PROVIDED DATA>

+++

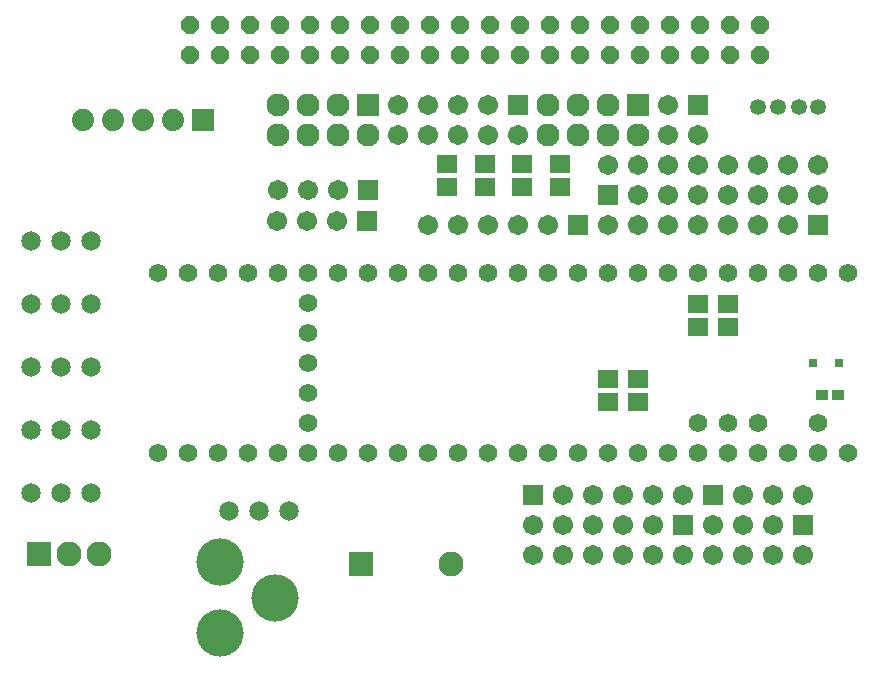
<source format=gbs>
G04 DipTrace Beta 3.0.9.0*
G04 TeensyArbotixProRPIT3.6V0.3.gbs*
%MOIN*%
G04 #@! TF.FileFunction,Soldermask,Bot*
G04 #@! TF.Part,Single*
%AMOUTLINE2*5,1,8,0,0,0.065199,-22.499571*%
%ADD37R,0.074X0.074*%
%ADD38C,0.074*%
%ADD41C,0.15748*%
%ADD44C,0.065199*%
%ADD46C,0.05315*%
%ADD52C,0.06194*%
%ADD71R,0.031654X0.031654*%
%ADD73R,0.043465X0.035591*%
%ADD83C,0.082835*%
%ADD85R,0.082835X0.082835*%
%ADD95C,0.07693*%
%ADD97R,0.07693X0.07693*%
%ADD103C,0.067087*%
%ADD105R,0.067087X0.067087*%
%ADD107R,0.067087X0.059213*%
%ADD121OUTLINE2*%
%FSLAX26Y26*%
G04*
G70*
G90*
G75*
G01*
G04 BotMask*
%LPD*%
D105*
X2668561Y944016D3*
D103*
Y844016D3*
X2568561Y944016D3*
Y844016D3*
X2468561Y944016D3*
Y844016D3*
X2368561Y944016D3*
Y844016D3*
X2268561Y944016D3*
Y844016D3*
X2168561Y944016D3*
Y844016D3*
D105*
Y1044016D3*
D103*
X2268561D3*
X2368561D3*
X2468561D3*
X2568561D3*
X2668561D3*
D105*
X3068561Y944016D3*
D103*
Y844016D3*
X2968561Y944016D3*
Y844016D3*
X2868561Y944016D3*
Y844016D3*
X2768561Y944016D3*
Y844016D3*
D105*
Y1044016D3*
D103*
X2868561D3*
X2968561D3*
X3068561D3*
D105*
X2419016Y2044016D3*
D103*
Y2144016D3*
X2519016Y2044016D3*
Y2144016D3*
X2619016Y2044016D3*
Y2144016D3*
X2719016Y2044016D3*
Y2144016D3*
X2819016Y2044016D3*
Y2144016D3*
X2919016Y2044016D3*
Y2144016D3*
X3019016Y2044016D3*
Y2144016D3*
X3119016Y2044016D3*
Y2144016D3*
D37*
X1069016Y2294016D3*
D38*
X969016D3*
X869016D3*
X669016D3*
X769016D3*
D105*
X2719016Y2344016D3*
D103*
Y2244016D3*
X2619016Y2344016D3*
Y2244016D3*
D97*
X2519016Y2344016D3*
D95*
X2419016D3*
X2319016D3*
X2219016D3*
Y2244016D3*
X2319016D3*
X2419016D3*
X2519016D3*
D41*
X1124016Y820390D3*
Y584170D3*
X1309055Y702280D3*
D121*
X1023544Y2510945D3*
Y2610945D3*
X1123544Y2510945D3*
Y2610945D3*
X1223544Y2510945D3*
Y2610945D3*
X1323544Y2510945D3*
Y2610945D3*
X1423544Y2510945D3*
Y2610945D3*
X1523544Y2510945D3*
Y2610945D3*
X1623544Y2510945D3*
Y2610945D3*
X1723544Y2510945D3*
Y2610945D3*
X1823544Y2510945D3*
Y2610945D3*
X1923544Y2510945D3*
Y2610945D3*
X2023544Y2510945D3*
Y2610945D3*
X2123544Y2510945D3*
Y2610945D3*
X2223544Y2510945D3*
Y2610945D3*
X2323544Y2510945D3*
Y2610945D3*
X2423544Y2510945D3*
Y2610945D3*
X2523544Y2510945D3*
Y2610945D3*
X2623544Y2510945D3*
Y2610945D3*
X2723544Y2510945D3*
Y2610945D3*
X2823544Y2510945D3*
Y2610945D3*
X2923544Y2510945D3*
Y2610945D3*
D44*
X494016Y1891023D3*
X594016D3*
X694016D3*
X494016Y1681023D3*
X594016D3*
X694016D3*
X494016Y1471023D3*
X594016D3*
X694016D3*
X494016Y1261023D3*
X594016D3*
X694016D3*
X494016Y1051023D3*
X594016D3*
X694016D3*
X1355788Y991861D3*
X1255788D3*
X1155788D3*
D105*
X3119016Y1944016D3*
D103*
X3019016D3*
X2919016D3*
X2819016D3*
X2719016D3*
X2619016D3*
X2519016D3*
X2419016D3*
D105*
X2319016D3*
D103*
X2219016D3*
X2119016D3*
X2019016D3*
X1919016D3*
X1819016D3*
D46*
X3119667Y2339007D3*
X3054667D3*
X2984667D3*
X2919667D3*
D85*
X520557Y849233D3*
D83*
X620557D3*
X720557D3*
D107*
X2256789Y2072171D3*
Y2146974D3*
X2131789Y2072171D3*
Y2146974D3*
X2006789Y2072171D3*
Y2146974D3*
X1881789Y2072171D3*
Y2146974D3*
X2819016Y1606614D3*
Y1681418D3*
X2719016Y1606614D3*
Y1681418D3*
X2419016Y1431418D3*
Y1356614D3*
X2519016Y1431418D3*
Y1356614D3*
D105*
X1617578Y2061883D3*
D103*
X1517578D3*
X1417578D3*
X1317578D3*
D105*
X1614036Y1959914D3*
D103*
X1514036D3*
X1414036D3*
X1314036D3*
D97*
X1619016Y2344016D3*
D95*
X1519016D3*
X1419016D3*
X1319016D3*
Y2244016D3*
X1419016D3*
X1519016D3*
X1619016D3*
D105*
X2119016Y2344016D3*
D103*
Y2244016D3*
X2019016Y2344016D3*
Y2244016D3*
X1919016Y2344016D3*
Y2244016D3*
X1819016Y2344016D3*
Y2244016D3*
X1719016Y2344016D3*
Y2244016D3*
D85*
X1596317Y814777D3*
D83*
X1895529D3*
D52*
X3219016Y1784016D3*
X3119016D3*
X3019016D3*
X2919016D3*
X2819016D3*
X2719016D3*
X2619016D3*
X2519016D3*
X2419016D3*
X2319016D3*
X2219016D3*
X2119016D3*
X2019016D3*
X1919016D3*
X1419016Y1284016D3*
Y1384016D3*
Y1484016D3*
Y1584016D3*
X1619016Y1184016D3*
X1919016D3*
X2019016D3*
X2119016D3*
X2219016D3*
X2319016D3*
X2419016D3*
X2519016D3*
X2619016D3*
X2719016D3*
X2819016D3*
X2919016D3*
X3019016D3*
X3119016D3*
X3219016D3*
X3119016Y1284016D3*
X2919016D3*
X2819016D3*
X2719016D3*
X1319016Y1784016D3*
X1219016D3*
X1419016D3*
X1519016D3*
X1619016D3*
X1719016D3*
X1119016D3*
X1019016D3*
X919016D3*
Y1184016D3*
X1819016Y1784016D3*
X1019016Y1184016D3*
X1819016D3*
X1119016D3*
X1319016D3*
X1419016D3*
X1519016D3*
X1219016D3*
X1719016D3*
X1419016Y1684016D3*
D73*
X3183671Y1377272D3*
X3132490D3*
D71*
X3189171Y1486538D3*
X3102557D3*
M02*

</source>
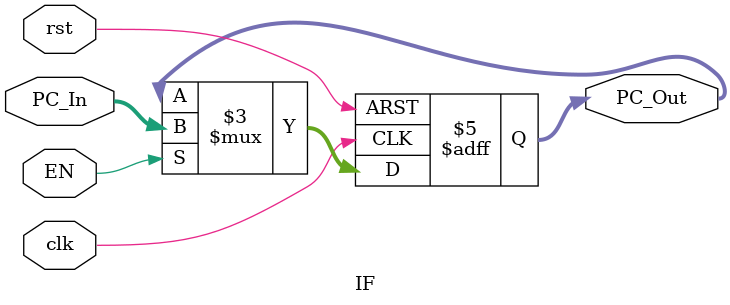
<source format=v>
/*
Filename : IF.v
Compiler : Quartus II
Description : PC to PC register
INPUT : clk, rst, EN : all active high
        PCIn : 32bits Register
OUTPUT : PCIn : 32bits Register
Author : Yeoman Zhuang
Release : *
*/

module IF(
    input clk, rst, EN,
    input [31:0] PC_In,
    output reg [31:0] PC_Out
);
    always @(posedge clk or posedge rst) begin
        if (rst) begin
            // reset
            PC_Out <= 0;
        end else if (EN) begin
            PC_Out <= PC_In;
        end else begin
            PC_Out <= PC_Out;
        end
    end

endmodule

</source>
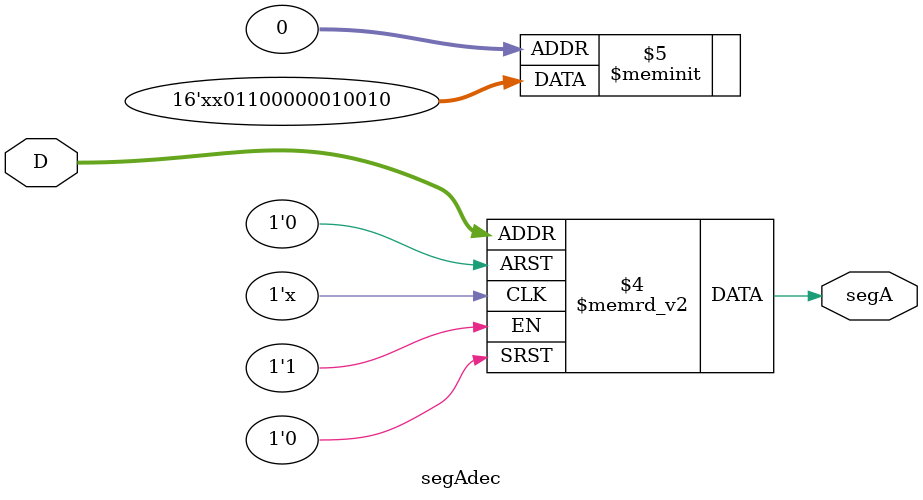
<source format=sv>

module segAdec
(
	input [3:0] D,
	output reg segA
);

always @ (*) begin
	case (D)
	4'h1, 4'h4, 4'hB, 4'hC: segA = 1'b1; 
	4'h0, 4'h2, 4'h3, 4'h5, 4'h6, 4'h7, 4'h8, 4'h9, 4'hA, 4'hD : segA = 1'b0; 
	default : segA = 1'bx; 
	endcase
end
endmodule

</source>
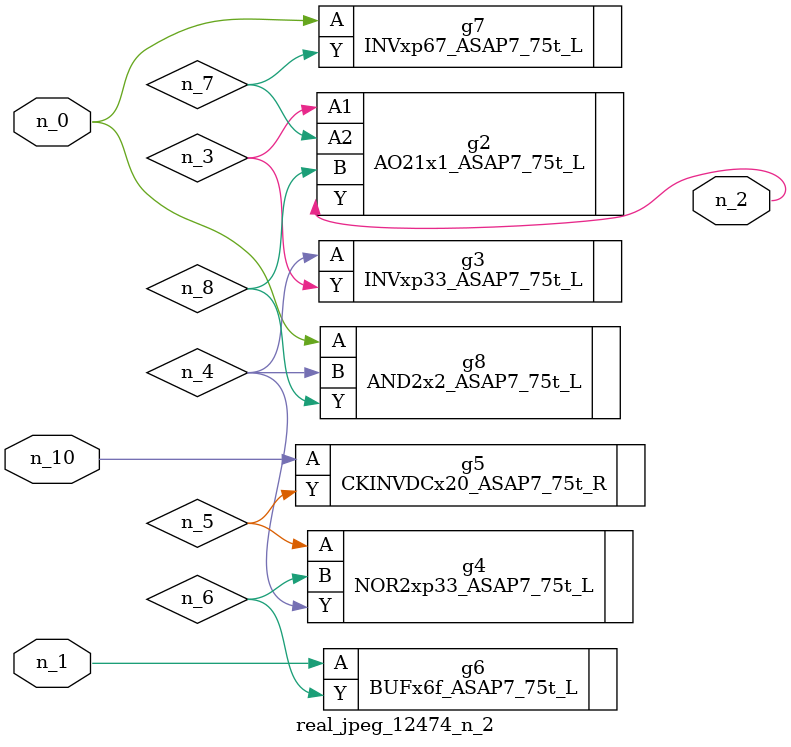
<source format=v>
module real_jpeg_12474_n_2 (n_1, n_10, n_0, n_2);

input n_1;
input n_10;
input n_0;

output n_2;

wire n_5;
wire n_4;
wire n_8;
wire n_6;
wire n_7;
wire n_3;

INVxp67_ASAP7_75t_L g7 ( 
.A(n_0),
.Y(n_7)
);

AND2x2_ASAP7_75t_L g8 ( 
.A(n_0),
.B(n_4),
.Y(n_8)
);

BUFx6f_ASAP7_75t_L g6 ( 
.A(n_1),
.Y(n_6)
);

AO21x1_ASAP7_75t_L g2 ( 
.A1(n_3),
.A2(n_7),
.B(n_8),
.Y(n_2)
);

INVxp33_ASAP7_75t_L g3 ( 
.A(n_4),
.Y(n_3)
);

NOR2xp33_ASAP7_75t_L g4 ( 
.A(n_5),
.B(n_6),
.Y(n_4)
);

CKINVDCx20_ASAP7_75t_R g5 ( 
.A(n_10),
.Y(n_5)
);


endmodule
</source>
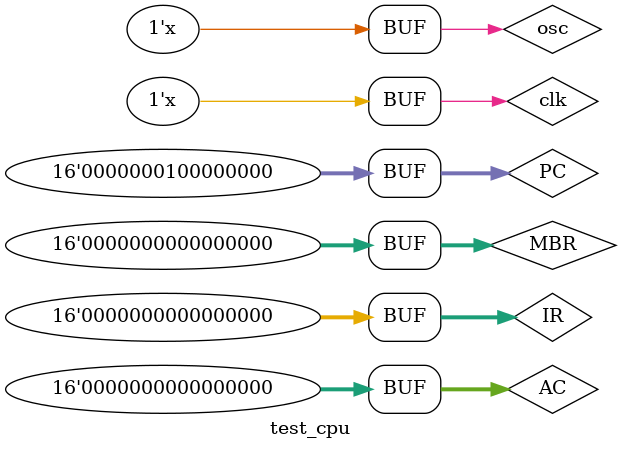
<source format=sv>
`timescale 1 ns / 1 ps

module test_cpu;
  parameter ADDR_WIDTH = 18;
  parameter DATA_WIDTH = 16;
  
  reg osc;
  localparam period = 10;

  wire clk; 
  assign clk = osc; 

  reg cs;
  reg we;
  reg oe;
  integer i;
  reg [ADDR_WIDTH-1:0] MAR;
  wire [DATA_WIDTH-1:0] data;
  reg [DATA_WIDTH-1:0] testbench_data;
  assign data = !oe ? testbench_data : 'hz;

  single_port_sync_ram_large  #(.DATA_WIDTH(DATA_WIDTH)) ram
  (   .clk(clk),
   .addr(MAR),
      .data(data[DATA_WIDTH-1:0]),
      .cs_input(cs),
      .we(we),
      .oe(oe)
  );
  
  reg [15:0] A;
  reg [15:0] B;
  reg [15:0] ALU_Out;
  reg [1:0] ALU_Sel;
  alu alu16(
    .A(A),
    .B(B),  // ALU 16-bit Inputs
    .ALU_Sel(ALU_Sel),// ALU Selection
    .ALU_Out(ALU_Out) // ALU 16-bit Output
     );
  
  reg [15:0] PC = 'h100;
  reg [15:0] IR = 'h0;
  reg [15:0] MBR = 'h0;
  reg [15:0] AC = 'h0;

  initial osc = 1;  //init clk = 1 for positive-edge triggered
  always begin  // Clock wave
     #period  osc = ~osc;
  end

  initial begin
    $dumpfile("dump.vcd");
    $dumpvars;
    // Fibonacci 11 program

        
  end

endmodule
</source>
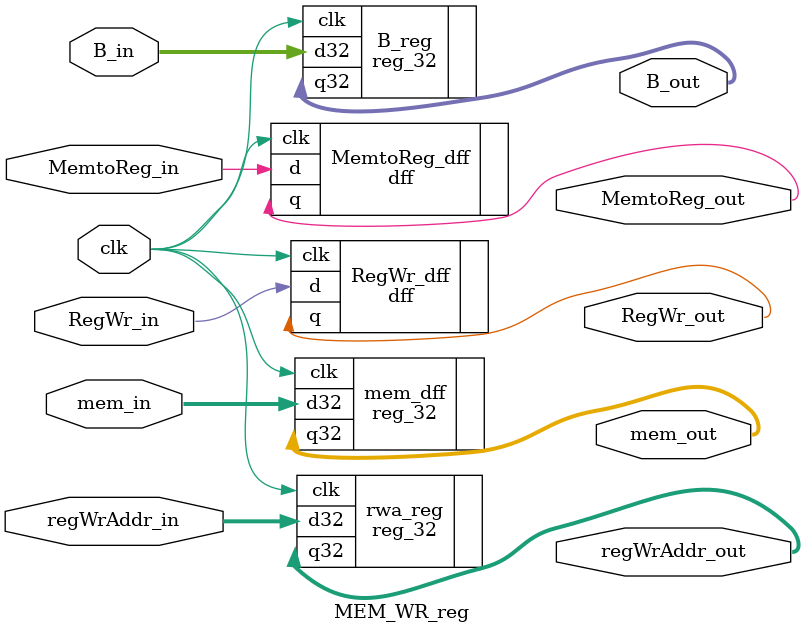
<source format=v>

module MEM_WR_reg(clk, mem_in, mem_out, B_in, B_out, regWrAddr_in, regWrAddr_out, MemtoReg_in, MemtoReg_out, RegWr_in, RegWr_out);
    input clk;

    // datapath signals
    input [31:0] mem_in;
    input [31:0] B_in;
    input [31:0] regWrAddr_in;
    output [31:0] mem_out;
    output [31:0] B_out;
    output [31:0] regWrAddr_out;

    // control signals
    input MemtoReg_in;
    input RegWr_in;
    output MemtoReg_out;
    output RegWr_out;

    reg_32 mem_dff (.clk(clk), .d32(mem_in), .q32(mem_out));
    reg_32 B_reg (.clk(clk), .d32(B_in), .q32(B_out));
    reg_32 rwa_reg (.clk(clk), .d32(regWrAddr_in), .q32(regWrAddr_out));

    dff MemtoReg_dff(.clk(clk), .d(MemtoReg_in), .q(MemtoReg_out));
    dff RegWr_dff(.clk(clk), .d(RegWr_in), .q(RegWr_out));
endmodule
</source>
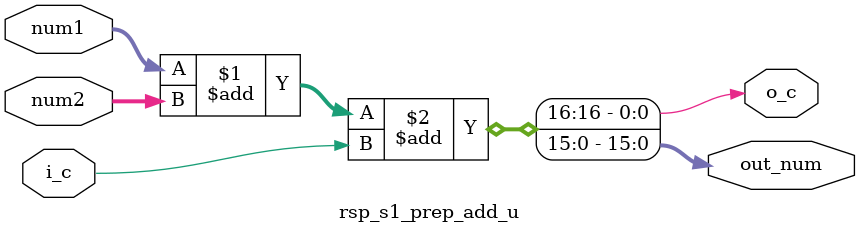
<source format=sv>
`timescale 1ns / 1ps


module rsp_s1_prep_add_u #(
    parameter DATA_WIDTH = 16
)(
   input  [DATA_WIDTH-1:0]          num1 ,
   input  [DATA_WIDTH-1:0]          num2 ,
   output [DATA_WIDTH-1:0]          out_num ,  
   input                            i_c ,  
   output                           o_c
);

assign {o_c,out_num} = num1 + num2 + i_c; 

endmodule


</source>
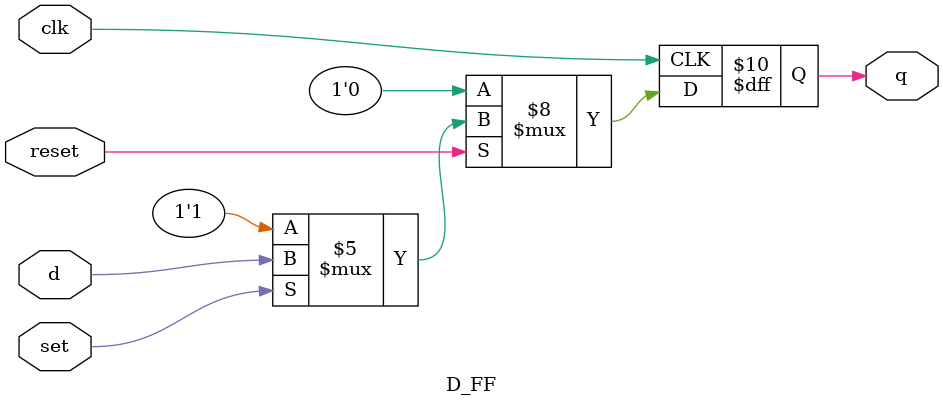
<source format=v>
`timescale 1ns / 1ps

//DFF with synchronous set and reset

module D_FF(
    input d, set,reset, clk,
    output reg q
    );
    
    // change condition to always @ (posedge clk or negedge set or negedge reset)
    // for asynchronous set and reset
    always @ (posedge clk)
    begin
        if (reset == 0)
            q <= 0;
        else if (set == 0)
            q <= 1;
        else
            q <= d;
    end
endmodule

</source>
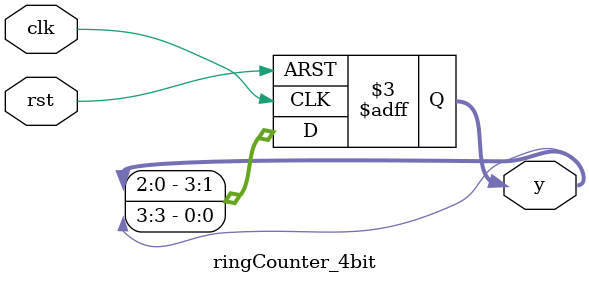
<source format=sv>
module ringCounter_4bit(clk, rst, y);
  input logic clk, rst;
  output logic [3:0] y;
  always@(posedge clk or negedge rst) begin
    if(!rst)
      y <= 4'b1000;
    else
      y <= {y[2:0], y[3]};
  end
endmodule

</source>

+++

TASK PROMPT>
In the entries above, find each line that includes the string "begin" and copy it.

SOLUTION FOR THIS TASK>
    always @(posedge clk or posedge rst) begin
        if (rst) begin
        end else if (EN) begin
        end else begin
always @ (*) begin
  always begin  // Clock wave
  initial begin
    begin
  always@(posedge clk or negedge rst) begin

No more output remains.